* [Source text]
[Start]

To an engineer writing client code to a copyleft-licensed library, their 
client code is probably "obviously independent". But not to a strong 
copyleft license of that library. The Linux kernel has long upheld this. 
Client code becomes covered work.

> The thing that
> is different about AGPLv3 is an additional obligation to provide the
> complete corresponding source code to modified versions of the program
> that are made available over a network to the user(s) of the software.

If by "made available" you mean "conveyed" (as used in the license 
definition) and all of this corresponds to using the functions of 
running object code on someone else's servers, this would be cloud 
copyleft (in my definition).

> Note however that it is NOT required that applications using mongo
> be published. The copyleft applies only to the mongod and mongos
> database programs. This is why Mongo DB drivers are all licensed
> under an Apache license. You application, even though it talks to
> the database, is a separate program and “work”.
> (the typos in the original have been preserved)

[End]

* [Supplied material]
[Start]

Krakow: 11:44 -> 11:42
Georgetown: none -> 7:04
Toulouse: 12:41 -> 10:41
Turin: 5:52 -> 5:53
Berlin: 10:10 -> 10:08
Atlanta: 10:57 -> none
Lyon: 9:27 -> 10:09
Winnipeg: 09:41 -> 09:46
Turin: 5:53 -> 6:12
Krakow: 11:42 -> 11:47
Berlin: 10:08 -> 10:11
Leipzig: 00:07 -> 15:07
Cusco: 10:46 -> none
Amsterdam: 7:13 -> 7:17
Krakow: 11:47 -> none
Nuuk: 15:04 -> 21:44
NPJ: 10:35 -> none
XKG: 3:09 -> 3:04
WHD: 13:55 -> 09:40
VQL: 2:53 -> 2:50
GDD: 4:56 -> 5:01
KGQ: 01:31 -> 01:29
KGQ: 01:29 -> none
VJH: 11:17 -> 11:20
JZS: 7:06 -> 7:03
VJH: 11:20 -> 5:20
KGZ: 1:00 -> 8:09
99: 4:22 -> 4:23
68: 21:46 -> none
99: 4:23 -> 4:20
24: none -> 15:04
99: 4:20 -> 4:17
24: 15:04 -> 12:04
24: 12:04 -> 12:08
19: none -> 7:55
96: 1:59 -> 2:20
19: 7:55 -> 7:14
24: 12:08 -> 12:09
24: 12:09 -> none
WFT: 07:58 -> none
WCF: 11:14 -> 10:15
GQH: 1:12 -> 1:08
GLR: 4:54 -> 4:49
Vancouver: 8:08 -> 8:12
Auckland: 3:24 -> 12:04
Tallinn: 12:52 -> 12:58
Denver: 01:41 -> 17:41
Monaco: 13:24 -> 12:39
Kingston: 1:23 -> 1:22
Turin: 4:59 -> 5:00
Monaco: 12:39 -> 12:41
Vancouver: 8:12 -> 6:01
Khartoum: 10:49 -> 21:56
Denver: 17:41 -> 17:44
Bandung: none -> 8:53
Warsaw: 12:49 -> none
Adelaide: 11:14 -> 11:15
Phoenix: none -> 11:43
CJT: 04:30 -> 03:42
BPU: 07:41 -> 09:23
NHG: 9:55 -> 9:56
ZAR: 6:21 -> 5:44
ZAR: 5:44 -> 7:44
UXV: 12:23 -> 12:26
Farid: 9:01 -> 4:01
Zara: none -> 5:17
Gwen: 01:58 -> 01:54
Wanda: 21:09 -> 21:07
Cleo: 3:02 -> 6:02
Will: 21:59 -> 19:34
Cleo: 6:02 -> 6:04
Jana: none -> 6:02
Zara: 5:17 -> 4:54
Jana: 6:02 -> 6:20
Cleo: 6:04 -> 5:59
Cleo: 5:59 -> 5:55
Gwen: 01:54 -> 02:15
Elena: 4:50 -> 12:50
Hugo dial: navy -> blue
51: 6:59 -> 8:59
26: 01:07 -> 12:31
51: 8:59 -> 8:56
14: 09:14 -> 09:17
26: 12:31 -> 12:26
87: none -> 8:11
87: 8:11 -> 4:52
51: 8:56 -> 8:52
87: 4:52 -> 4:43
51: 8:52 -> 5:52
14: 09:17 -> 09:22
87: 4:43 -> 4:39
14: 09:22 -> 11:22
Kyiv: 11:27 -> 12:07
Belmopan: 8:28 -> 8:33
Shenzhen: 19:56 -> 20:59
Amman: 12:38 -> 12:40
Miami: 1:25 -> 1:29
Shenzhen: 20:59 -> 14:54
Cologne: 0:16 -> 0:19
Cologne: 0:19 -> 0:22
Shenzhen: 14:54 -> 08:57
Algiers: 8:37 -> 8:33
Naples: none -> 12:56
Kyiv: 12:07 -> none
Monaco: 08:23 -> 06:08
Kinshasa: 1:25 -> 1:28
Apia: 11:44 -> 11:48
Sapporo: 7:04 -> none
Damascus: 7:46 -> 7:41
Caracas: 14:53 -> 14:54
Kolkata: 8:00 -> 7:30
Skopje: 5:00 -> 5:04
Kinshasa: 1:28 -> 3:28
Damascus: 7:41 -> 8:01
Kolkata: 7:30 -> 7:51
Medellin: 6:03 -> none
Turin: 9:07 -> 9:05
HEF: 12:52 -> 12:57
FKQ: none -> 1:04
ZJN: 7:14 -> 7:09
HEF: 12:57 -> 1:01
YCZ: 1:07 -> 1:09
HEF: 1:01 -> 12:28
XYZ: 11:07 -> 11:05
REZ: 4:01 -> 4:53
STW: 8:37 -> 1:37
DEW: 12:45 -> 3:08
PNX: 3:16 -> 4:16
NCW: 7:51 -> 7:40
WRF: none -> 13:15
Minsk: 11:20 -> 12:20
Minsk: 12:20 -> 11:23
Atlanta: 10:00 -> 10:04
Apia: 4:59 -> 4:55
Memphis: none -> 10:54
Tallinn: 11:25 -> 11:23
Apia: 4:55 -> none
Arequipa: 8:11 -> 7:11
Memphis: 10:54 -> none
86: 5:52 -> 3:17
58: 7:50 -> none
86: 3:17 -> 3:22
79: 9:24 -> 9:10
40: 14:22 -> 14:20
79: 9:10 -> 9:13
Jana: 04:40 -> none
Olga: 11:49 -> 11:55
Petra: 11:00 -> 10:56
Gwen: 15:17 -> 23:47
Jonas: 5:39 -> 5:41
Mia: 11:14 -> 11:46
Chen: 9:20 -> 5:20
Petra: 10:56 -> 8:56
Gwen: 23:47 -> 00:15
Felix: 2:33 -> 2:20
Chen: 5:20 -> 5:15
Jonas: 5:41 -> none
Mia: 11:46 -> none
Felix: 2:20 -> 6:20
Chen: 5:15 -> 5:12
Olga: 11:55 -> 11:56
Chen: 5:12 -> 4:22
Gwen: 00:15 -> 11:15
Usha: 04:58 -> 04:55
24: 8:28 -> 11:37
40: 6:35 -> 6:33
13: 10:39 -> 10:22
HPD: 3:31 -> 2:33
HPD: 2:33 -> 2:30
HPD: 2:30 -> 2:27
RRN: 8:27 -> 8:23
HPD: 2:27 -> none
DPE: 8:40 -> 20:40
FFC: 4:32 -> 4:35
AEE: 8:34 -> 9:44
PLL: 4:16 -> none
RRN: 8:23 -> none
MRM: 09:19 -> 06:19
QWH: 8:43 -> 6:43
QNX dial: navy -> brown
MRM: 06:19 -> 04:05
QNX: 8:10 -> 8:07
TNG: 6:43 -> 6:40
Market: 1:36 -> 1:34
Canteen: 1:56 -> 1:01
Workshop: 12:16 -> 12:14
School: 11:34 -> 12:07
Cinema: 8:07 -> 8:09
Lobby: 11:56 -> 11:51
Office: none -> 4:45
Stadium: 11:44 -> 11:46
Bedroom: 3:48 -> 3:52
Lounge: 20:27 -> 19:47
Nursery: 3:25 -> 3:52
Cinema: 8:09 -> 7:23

[End]

Echo the passage on copyleft licensing word for word. Begin at the words "Client code becomes" and stop after "of the software.".

* [Correct result]
Client code becomes covered work.

> The thing that
> is different about AGPLv3 is an additional obligation to provide the
> complete corresponding source code to modified versions of the program
> that are made available over a network to the user(s) of the software.